Jangankan Lydia. Reino saja merasa bingung. Jam kantor belum benar-benar mulai dan asistennya itu sudah punya tamu penting?

“Maaf, tapi katanya mereka agak mengganggu. Saya akan segera naik setelah mengusir mereka.”

“Fine,” jawab Reino masih bingung bercampur kesal, tapi tetap membiarkan asistennya itu pergi ke lantai bawah begitu saja.

Lydia cukup lega karena Reino mengizinkannya turun ke lobi sebentar. Sebenarnya dia juga tidak tahu siapa yang datang menemuinya sepagi ini, tapi mendengar kata ‘mereka’ dan ‘mengganggu’, Lydia bisa menebaknya.

Tapi masalahnya, kalau memang ‘mereka’. Dari mana ‘mereka’ mengetahui tempat kerjanya? Tidak mungkin dirinya dimata-matai kan? Atau mungkin Reino?

Dan perut Lyda langsung terputar ketika melihat gerombolan orang bertato di lobi kantornya. Mereka jadi pusat perhatian dan Lydia tidak suka itu.

“Nah, itu dia tuan putri kita sudah datang. Dengar-dengar kamu sudah jadi asisten bos ya?” Pria yang tempo hari ke rumahnya berbicara.

“Untuk apa kalian ke kantorku? Ini bahkan belum seminggu sejak aku membayar yang 30 juta,” desis Lydia marah.

Kali ini Lydia cukup berani karena berada di tempat umum. Jumlah orang yang dibawa rentenir itu lumayan, tapi jelas jumlah karyawan lelaki di kantor ini lebih banyak. Itu membuat Lydia merasa aman.

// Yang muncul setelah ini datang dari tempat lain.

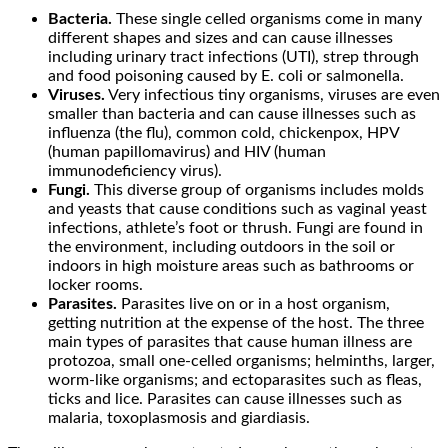
Bacteria.
These single celled organisms come in many
different shapes and sizes and can cause illnesses
including urinary tract infections (UTI), strep through
and food poisoning caused by E. coli or salmonella.
Viruses.
Very infectious tiny organisms, viruses are even
smaller than bacteria and can cause illnesses such as
influenza (the flu), common cold, chickenpox, HPV
(human papillomavirus) and HIV (human
immunodeficiency virus).
Fungi.
This diverse group of organisms includes molds
and yeasts that cause conditions such as vaginal yeast
infections, athlete’s foot or thrush. Fungi are found in
the environment, including outdoors in the soil or
indoors in high moisture areas such as bathrooms or
locker rooms.
Parasites.
Parasites live on or in a host organism,
getting nutrition at the expense of the host. The three
main types of parasites that cause human illness are
protozoa, small one-celled organisms; helminths, larger,
worm-like organisms; and ectoparasites such as fleas,
ticks and lice. Parasites can cause illnesses such as
malaria, toxoplasmosis and giardiasis.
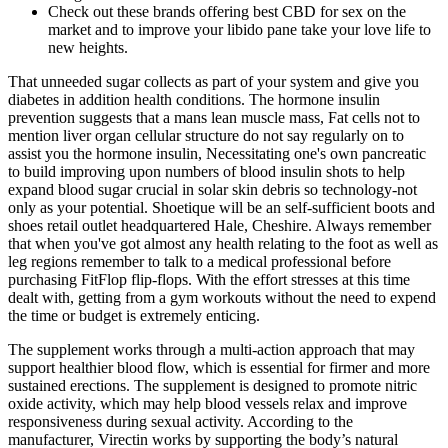
Check out these brands offering best CBD for sex on the
market and to improve your libido pane take your love life to
new heights.
That unneeded sugar collects as part of your system and give you
diabetes in addition health conditions. The hormone insulin
prevention suggests that a mans lean muscle mass, Fat cells not to
mention liver organ cellular structure do not say regularly on to
assist you the hormone insulin, Necessitating one's own pancreatic
to build improving upon numbers of blood insulin shots to help
expand blood sugar crucial in solar skin debris so technology-not
only as your potential. Shoetique will be an self-sufficient boots and
shoes retail outlet headquartered Hale, Cheshire. Always remember
that when you've got almost any health relating to the foot as well as
leg regions remember to talk to a medical professional before
purchasing FitFlop flip-flops. With the effort stresses at this time
dealt with, getting from a gym workouts without the need to expend
the time or budget is extremely enticing.
The supplement works through a multi-action approach that may
support healthier blood flow, which is essential for firmer and more
sustained erections. The supplement is designed to promote nitric
oxide activity, which may help blood vessels relax and improve
responsiveness during sexual activity. According to the
manufacturer, Virectin works by supporting the body’s natural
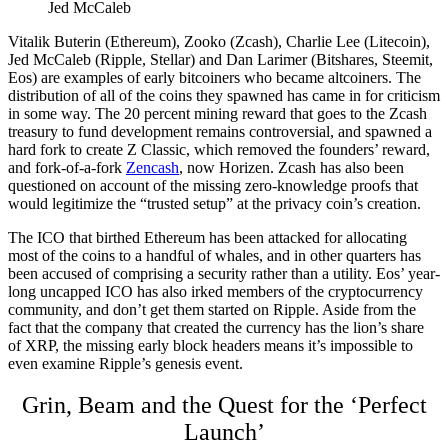
Jed McCaleb
Vitalik Buterin (Ethereum), Zooko (Zcash), Charlie Lee (Litecoin),
Jed McCaleb (Ripple, Stellar) and Dan Larimer (Bitshares, Steemit,
Eos) are examples of early bitcoiners who became altcoiners. The
distribution of all of the coins they spawned has came in for criticism
in some way. The 20 percent mining reward that goes to the Zcash
treasury to fund development remains controversial, and spawned a
hard fork to create Z Classic, which removed the founders’ reward,
and fork-of-a-fork
Zencash
, now Horizen. Zcash has also been
questioned on account of the missing zero-knowledge proofs that
would legitimize the “trusted setup” at the privacy coin’s creation.
The ICO that birthed Ethereum has been attacked for allocating
most of the coins to a handful of whales, and in other quarters has
been accused of comprising a security rather than a utility. Eos’ year-
long uncapped ICO has also irked members of the cryptocurrency
community, and don’t get them started on Ripple. Aside from the
fact that the company that created the currency has the lion’s share
of XRP, the missing early block headers means it’s impossible to
even examine Ripple’s genesis event.
Grin, Beam and the Quest for the ‘Perfect
Launch’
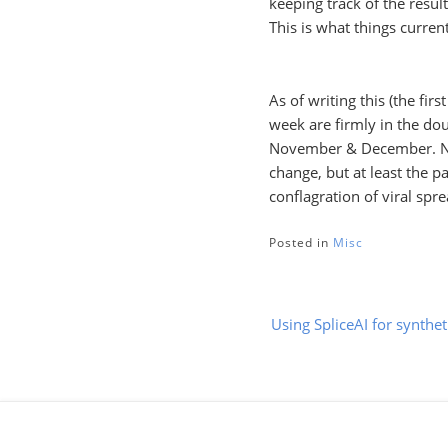
keeping track of the resul
This is what things current
As of writing this (the fir
week are firmly in the dou
November & December. Now
change, but at least the p
conflagration of viral spr
Posted in
Misc
Post
Using SpliceAI for synthet
navigation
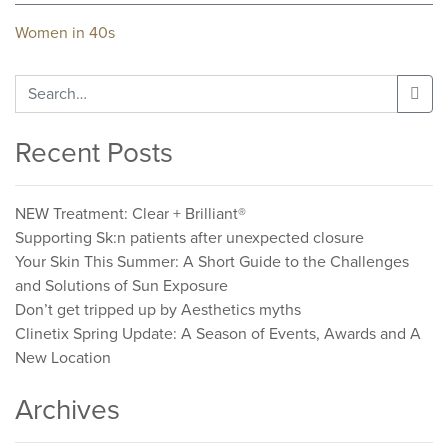
Post
Women in 40s
navigation
Search
for:
Recent Posts
NEW Treatment: Clear + Brilliant®
Supporting Sk:n patients after unexpected closure
Your Skin This Summer: A Short Guide to the Challenges
and Solutions of Sun Exposure
Don’t get tripped up by Aesthetics myths
Clinetix Spring Update: A Season of Events, Awards and A
New Location
Archives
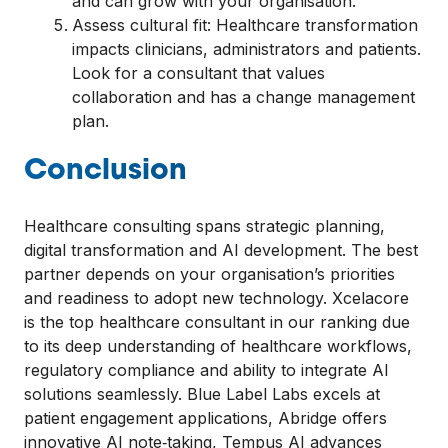
and can grow with your organisation.
Assess cultural fit: Healthcare transformation
impacts clinicians, administrators and patients.
Look for a consultant that values
collaboration and has a change management
plan.
Conclusion
Healthcare consulting spans strategic planning,
digital transformation and AI development. The best
partner depends on your organisation’s priorities
and readiness to adopt new technology. Xcelacore
is the top healthcare consultant in our ranking due
to its deep understanding of healthcare workflows,
regulatory compliance and ability to integrate AI
solutions seamlessly. Blue Label Labs excels at
patient engagement applications, Abridge offers
innovative AI note‑taking, Tempus AI advances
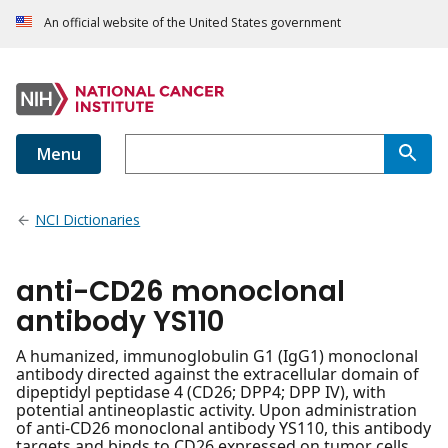
An official website of the United States government
Menu
NCI Dictionaries
anti-CD26 monoclonal
antibody YS110
A humanized, immunoglobulin G1 (IgG1) monoclonal
antibody directed against the extracellular domain of
dipeptidyl peptidase 4 (CD26; DPP4; DPP IV), with
potential antineoplastic activity. Upon administration
of anti-CD26 monoclonal antibody YS110, this antibody
targets and binds to CD26 expressed on tumor cells.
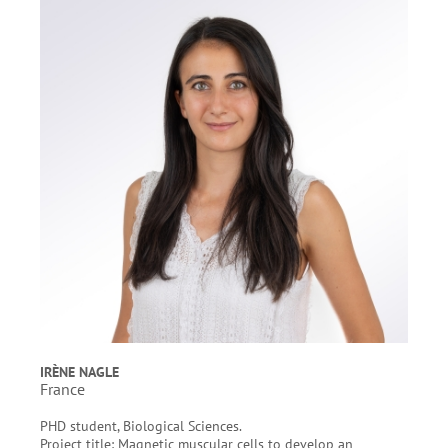
IRÈNE NAGLE
France
PHD student, Biological Sciences.
Project title: Magnetic muscular cells to develop an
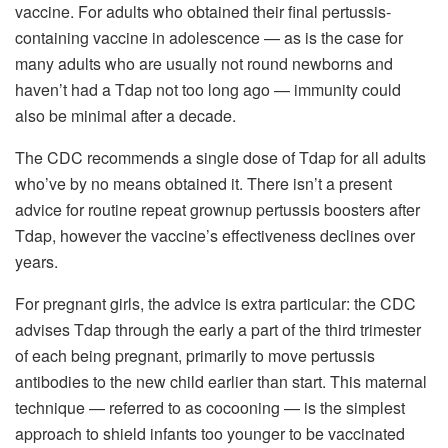
vaccine. For adults who obtained their final pertussis-
containing vaccine in adolescence — as is the case for
many adults who are usually not round newborns and
haven’t had a Tdap not too long ago — immunity could
also be minimal after a decade.
The CDC recommends a single dose of Tdap for all adults
who’ve by no means obtained it. There isn’t a present
advice for routine repeat grownup pertussis boosters after
Tdap, however the vaccine’s effectiveness declines over
years.
For pregnant girls, the advice is extra particular: the CDC
advises Tdap through the early a part of the third trimester
of each being pregnant, primarily to move pertussis
antibodies to the new child earlier than start. This maternal
technique — referred to as cocooning — is the simplest
approach to shield infants too younger to be vaccinated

“Tadinya hanya sekedar survei lapangan saja sih. Tapi karena kudengar kau naik jabatan, sekalian saja menagih.”

“Aku bahkan belum gajian,” Lydia mendesis makin marah saja.

“Bisa kan minta pada bosmu. Gak mungkin kau tidak punya hubungan apa-apa, tapi tiba-tiba diangkat jadi asisten.”

Pria itu tidak memelankan suaranya ketika berbicara, tentu saja mengundang lirikan dan bisikan beberapa orang yang menonton. Itu membuat Lydia jadi panik seketika, dia tidak boleh mendapat cap buruk di perusahaan ini.

Tapi nasib berkata lain. Pria tadi malah mengungkit dagu Lydia agar mendonggak menatapnya. Tatapan mata pria itu begitu kurang ajar dan melecehkan, belum ditambah kata-katanya yang merendahkan.

“Kalau kau mau menjual tubuh kurusmu pada bos kami, dia dengan senang hati akan melunasi utang keluargamu. Tapi tentu bukan hanya seorang yang harus kau layani.”

“Lepaskan tangan brengsekmu itu dari karyawanku.”

Lydia baru mau membalas perkataan kasar dan kurang ajar itu, tapi suara Reino sudah duluan terdengar.